• _STATED TASK A_
In the SimpleKMeans documentation, what is the default random number seed?
• _STATED TASK B_
Translate this sentence from the SimpleKMeans documentation into Spanish: "Has to initialize all fields of the clusterer that are not being set via options."
::: TEXT SHOWN :::
程序包 weka.clusterers

类 SimpleKMeans

所有已实现的接口:
Serializable, Cloneable, Clusterer, NumberOfClustersRequestable, CapabilitiesHandler, OptionHandler, Randomizable, RevisionHandler, WeightedInstancesHandler

public class SimpleKMeans extends RandomizableClusterer implements NumberOfClustersRequestable, WeightedInstancesHandler
Cluster data using the k means algorithm

Valid options are:

 -N <num>
  number of clusters.
  (default 2).
 
 -V
  Display std. deviations for centroids.
 
 -M
  Replace missing values with mean/mode.
 
 -S <num>
  Random number seed.
  (default 10)
 
 -A <classname and options>
  Distance function to be used for instance comparison
  (default weka.core.EuclidianDistance)
 
 -I <num>
  Maximum number of iterations.
 
 -O 
  Preserve order of instances.
 
版本:
$Revision: 10537 $
作者:
Mark Hall (mhall@cs.waikato.ac.nz), Eibe Frank (eibe@cs.waikato.ac.nz)
另请参阅:
  • 构造器详细资料

    • SimpleKMeans

      public SimpleKMeans()
      the default constructor
  • 方法详细资料

    • globalInfo

      public String globalInfo()
      Returns a string describing this clusterer
      返回:
      a description of the evaluator suitable for displaying in the explorer/experimenter gui
    • getCapabilities

      public Capabilities getCapabilities()
      Returns default capabilities of the clusterer.
      指定者:
      getCapabilities 在接口中 CapabilitiesHandler
      指定者:
      getCapabilities 在接口中 Clusterer
      覆盖:
      getCapabilities 在类中 AbstractClusterer
      返回:
      the capabilities of this clusterer
      另请参阅:
    • buildClusterer

      public void buildClusterer(Instances data) throws Exception
      Generates a clusterer. Has to initialize all fields of the clusterer that are not being set via options.
      指定者:
      buildClusterer 在接口中 Clusterer
      指定者:
      buildClusterer 在类中 AbstractClusterer
      参数:
      data - set of instances serving as training data
      抛出:
      Exception - if the clusterer has not been generated successfully
    • clusterInstance

      public int clusterInstance(Instance instance) throws Exception
      Classifies a given instance.
      指定者:
      clusterInstance 在接口中 Clusterer
      覆盖:
      clusterInstance 在类中 AbstractClusterer
      参数:
      instance - the instance to be assigned to a cluster
      返回:
      the number of the assigned cluster as an interger if the class is enumerated, otherwise the predicted value
      抛出:
      Exception - if instance could not be classified successfully
    • numberOfClusters

      public int numberOfClusters() throws Exception
      Returns the number of clusters.
::: RECORD LIST :::
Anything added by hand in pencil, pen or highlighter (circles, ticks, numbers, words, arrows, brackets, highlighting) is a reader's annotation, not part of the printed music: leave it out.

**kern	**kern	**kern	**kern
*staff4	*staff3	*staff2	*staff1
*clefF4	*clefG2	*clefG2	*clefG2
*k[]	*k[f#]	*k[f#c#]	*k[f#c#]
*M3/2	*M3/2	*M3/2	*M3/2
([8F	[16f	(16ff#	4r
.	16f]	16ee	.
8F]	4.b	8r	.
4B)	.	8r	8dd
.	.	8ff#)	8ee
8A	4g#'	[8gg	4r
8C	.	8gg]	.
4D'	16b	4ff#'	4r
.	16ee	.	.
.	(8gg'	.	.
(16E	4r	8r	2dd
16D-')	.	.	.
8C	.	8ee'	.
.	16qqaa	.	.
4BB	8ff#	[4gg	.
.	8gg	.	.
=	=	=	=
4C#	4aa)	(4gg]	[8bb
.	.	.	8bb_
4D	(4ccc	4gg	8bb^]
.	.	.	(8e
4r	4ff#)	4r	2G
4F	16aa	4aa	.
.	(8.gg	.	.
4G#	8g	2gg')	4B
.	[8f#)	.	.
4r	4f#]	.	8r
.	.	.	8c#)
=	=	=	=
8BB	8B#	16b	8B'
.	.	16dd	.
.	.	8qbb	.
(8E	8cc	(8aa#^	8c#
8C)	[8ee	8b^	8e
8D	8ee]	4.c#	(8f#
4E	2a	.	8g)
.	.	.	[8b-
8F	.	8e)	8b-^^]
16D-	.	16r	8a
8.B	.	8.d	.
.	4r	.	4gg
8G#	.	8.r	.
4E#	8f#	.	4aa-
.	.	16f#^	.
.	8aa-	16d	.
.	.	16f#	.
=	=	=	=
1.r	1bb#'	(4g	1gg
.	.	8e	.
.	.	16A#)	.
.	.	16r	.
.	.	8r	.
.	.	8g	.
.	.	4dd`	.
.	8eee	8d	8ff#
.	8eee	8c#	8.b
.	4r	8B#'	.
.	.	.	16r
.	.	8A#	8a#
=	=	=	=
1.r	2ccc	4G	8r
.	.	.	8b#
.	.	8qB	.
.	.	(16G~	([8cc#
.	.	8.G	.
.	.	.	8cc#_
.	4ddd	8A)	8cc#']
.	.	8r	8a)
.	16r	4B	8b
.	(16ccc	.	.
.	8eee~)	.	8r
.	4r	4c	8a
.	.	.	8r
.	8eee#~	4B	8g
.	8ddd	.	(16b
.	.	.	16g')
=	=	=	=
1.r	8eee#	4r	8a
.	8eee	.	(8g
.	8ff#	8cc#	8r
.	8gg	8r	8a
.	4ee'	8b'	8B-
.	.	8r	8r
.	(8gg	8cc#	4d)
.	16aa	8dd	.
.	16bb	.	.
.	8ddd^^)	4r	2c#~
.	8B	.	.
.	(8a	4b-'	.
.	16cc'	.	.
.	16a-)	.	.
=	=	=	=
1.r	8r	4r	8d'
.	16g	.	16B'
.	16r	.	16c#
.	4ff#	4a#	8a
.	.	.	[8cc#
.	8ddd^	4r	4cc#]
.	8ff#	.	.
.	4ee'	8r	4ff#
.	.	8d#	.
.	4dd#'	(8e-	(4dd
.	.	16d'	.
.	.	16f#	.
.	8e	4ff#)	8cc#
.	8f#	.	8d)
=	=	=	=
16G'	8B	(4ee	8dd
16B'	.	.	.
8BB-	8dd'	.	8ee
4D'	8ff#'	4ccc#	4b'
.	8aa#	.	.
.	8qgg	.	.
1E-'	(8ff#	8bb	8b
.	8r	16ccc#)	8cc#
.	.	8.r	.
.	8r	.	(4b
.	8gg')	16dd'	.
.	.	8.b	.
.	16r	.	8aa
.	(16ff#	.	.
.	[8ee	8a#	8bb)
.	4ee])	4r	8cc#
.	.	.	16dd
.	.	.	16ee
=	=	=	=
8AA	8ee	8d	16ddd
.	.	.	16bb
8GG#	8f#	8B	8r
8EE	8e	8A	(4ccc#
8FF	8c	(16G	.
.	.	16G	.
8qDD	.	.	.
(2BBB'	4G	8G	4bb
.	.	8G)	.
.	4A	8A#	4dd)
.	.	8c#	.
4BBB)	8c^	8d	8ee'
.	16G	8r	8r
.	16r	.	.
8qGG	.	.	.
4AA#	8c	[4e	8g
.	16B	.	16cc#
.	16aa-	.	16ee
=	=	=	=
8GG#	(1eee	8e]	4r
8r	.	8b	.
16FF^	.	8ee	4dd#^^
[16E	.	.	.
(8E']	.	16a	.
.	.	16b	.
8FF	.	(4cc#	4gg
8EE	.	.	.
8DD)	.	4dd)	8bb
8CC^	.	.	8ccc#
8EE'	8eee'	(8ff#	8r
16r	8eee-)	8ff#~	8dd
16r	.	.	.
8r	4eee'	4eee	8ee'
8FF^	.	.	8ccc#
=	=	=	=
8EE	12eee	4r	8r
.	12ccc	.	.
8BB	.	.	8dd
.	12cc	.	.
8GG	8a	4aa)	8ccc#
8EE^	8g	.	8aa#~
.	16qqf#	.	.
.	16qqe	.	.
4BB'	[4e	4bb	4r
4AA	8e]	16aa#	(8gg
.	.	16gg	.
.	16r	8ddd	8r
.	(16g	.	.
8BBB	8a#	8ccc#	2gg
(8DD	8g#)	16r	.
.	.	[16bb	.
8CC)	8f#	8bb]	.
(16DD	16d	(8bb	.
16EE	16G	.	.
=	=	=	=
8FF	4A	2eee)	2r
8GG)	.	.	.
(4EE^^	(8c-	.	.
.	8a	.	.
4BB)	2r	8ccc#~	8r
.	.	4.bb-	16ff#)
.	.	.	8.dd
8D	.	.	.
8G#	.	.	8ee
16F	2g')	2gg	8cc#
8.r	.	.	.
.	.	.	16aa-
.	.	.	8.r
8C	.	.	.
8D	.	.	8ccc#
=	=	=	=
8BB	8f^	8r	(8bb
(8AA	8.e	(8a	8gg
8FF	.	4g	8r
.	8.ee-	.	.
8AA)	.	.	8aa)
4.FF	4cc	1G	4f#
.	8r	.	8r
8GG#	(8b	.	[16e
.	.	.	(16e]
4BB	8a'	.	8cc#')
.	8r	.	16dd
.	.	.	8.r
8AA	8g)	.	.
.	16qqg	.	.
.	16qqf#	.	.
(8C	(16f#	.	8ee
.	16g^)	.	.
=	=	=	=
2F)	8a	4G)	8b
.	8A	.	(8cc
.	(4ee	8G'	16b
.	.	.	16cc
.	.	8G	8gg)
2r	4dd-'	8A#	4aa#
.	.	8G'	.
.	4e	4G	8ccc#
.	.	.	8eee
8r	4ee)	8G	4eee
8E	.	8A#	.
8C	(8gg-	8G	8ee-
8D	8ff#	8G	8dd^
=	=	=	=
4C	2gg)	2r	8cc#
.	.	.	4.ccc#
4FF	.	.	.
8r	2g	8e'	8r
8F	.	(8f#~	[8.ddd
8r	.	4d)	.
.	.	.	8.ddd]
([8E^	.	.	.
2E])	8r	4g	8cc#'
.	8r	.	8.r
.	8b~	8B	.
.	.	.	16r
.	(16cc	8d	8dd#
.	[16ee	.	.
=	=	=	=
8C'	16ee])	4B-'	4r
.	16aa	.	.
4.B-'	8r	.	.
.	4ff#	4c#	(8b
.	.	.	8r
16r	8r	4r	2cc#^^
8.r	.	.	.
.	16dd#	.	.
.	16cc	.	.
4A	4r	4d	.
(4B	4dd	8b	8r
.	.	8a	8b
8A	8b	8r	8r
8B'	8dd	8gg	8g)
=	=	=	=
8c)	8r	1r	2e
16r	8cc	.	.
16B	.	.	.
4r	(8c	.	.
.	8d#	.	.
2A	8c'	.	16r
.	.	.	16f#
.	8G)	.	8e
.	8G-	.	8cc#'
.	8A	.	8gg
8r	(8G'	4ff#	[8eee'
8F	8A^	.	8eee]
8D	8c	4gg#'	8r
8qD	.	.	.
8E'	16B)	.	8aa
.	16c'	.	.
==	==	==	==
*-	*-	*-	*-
:::
• _EXERCISE RESULT A_
10

• _EXERCISE RESULT B_
Tiene que inicializar todos los campos del agrupador que no se establecen mediante opciones.